-------- DATA --------

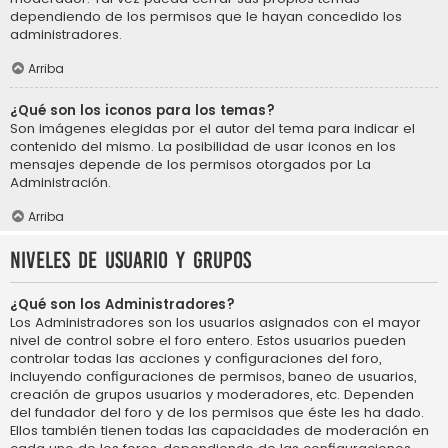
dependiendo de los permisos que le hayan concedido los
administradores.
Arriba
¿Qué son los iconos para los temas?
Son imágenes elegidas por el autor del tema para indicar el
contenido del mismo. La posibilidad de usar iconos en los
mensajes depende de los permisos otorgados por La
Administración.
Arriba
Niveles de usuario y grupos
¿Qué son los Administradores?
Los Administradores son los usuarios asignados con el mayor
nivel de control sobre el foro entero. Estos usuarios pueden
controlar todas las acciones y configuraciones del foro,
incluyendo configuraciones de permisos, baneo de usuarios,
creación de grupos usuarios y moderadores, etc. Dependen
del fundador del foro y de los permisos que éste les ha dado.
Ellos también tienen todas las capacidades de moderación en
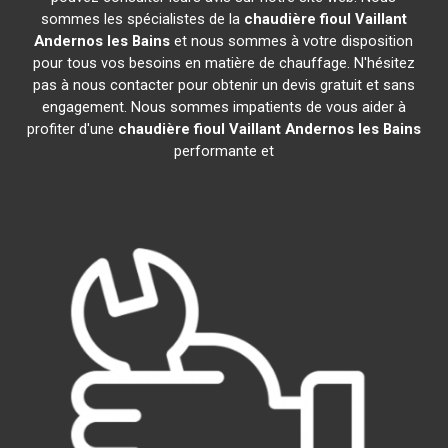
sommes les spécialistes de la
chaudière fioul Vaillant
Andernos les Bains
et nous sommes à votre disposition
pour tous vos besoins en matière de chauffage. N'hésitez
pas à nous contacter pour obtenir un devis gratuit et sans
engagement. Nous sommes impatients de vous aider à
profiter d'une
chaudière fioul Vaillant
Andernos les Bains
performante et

--------
-------- DATA --------

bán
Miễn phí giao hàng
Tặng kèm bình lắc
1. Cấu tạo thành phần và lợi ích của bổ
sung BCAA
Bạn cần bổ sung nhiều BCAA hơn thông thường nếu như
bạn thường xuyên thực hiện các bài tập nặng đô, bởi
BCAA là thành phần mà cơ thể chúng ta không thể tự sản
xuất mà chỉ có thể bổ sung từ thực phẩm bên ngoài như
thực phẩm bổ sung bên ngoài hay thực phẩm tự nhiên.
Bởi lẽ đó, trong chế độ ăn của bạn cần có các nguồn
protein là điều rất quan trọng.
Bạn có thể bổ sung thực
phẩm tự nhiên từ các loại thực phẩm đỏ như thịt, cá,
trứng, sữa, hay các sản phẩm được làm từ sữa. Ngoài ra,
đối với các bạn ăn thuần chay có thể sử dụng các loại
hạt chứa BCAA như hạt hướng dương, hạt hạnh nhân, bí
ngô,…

--------
-------- DATA --------

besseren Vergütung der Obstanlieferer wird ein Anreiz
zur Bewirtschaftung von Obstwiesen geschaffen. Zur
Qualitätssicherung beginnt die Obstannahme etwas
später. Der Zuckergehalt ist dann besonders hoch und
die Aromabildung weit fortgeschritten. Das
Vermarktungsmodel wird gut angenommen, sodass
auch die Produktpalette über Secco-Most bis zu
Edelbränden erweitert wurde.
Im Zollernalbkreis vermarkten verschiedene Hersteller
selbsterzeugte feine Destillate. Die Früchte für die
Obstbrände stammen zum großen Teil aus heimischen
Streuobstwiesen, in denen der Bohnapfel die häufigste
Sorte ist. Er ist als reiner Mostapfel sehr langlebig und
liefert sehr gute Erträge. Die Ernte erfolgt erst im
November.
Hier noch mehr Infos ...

--------

INSTRUCTIONS FOR THE TASK
Give again exactly, and only, the lines above starting at the one with "selbsterzeugte feine Destillate." and ending at the one with "Hier noch mehr Infos ...".

SOLUTION
selbsterzeugte feine Destillate. Die Früchte für die
Obstbrände stammen zum großen Teil aus heimischen
Streuobstwiesen, in denen der Bohnapfel die häufigste
Sorte ist. Er ist als reiner Mostapfel sehr langlebig und
liefert sehr gute Erträge. Die Ernte erfolgt erst im
November.
Hier noch mehr Infos ...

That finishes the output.